A man holds Israel’s flag during the March of Remembrance commemorating the 71st anniversary of the beginning of the liquidation of the Warsaw Ghetto in Warsaw last year..
(photo credit: KACPER PEMPEL/REUTERS)
A Polish-Jewish activist appeared in a Warsaw court to face charges stemming from a pro-Israel demonstration he organized.
Tadeusz Markiewicz had permission for the July 2014 rally in Warsaw to run until 4 p.m., but it lasted longer, leading to the indictment and the trial that started Tuesday. The demonstration, which attracted about 80 people, was held during Israel’s war last summer with Hamas in Gaza.
The pro-Israel rally was in response to a pro-Palestinian demonstration held the same day. Both were held next to the Israeli Embassy. Police separated the two groups of demonstrators.
In November, Markiewicz received a warrant issued by the court to pay the $570 penalty for “disruption of the second demonstration by using a sound system.” Markiewicz’s lawyer, Monika Krawczyk, appealed the judgment.
Markiewicz calls his case a matter of freedom of assembly.
“We have received legal protection from the Jerusalem Institute of Justice, an organization dealing with human rights,” he told JTA. “Despite our appeals up to today, unfortunately, nobody from Poland is interested in the case. It is the battle for the right to freedom of assembly for all Polish people, regardless of their views and beliefs.”
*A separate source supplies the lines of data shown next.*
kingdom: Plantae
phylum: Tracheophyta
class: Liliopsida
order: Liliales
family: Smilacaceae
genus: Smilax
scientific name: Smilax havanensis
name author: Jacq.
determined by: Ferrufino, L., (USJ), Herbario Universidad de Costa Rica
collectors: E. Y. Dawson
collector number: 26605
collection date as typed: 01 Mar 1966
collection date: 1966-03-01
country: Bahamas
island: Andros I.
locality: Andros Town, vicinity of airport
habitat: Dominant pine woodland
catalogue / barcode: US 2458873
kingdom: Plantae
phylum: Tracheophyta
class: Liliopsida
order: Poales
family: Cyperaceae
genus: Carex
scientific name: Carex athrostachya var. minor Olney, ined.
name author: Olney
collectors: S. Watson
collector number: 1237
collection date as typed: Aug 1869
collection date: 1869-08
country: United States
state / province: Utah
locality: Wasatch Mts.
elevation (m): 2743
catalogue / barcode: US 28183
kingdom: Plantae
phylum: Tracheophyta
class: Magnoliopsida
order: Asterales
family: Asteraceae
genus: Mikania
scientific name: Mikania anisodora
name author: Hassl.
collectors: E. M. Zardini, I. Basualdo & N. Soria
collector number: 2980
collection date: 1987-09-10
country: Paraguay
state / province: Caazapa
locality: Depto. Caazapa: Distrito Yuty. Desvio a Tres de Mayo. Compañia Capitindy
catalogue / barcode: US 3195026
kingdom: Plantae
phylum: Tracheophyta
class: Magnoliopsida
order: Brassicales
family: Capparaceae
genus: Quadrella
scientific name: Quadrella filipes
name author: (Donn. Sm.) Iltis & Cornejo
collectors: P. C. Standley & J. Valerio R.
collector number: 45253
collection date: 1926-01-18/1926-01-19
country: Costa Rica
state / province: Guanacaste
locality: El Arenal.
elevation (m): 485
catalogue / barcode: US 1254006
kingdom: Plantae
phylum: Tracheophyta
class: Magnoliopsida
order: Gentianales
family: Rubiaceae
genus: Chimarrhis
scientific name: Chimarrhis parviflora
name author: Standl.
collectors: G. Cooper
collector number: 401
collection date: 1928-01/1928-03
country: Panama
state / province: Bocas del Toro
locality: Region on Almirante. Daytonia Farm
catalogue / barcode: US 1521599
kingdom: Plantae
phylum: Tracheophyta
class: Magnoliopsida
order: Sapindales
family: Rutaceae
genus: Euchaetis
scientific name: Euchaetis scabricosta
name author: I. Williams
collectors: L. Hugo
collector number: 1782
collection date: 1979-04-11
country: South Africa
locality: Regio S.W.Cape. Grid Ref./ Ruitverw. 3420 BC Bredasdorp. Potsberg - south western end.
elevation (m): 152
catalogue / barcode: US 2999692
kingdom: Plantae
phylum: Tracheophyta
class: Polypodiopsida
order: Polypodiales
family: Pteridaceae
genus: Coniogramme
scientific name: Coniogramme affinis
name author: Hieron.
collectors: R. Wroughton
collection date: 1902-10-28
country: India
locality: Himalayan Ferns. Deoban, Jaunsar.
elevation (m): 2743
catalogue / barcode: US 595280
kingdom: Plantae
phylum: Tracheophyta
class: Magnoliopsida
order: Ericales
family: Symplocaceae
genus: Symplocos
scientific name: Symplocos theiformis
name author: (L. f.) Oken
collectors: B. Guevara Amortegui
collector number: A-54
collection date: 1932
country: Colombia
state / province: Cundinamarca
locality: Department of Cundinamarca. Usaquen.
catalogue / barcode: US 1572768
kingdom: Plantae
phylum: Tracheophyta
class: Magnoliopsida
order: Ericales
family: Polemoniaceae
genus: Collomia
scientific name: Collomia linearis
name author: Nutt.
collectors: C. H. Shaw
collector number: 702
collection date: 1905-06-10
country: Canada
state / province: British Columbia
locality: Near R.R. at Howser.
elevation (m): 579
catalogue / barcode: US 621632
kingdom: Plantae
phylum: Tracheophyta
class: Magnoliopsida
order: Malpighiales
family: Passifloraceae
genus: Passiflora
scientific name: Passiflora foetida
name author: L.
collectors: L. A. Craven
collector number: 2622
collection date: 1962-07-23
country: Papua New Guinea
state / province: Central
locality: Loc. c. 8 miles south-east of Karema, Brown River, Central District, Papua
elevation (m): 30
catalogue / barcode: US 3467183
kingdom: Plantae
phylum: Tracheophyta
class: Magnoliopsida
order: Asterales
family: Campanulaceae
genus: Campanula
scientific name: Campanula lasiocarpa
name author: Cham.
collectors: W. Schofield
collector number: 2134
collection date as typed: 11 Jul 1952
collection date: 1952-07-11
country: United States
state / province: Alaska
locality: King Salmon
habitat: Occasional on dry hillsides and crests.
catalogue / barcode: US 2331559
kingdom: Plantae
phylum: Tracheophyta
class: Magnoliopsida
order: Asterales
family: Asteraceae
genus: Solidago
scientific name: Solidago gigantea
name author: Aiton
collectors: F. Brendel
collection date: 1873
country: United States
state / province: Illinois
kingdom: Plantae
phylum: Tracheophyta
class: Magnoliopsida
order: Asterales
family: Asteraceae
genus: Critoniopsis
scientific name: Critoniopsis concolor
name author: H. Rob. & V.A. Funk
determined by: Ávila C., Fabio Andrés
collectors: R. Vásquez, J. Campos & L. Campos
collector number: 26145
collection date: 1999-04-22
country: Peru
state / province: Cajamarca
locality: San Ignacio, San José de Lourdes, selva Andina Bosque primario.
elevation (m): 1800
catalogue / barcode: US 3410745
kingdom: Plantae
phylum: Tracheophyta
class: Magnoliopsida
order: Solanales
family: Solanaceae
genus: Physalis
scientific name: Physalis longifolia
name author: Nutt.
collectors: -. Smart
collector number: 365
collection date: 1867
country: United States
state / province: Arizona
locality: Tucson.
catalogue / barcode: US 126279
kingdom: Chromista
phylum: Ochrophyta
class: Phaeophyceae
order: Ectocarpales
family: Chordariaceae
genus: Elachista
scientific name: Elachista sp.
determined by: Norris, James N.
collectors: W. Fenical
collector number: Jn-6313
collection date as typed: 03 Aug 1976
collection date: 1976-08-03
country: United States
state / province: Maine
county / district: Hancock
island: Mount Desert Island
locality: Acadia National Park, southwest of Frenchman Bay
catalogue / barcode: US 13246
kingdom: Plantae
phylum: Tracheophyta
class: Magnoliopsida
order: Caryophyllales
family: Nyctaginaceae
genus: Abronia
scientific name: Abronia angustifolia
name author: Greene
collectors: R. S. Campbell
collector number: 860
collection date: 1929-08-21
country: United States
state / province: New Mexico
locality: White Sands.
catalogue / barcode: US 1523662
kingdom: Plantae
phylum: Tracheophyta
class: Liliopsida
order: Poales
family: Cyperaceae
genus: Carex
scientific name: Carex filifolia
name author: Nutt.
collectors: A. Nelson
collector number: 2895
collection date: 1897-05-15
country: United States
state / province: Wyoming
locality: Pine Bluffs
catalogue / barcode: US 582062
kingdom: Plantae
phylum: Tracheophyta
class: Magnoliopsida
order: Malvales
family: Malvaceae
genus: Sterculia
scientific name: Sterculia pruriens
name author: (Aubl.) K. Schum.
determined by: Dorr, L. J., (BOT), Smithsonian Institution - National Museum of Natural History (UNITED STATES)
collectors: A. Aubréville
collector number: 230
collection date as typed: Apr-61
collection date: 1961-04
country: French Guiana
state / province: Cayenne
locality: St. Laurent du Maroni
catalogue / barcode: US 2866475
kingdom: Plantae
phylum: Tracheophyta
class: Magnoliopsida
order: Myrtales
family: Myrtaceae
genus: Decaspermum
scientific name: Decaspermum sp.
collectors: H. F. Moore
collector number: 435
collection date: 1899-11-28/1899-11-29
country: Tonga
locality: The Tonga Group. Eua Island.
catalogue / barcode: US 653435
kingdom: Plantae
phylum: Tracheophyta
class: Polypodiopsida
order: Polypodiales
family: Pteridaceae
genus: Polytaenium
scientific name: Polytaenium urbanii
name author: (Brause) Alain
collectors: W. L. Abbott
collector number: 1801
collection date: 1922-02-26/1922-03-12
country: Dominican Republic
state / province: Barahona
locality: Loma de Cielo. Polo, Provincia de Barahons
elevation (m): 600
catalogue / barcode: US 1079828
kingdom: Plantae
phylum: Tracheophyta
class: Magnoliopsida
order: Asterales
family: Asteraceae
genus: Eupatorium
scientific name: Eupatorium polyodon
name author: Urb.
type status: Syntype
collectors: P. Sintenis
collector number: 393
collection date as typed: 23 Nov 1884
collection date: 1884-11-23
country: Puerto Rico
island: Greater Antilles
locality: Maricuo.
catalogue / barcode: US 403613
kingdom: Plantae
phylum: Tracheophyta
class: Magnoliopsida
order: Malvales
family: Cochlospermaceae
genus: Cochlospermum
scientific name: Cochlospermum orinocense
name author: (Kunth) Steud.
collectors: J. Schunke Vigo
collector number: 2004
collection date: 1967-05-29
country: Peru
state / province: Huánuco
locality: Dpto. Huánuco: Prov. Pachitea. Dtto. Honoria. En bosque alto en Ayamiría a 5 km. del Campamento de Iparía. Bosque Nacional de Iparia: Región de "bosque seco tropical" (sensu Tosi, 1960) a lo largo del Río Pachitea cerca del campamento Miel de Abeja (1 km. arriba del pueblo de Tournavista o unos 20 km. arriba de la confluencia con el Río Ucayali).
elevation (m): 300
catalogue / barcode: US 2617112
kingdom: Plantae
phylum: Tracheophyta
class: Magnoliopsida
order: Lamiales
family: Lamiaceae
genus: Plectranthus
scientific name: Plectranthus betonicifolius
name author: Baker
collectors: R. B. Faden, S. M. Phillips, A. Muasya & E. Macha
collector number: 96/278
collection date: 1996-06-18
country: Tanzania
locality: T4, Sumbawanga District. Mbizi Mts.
Piotr Kadlcik, the former chairman of the Union of Jewish Religious Communities in Poland, who took part in the July demonstration, testified on Tuesday.
“It is sad that at a time when we are talking so much about civil initiatives, this protest meets with repressive and unnecessary reaction of the state,” Kadlcik told JTA. “I hope that the authorities of Polish-Jewish organizations in the future will draw more attention to the initiatives of members of our community. This is important — for Israel and for us.”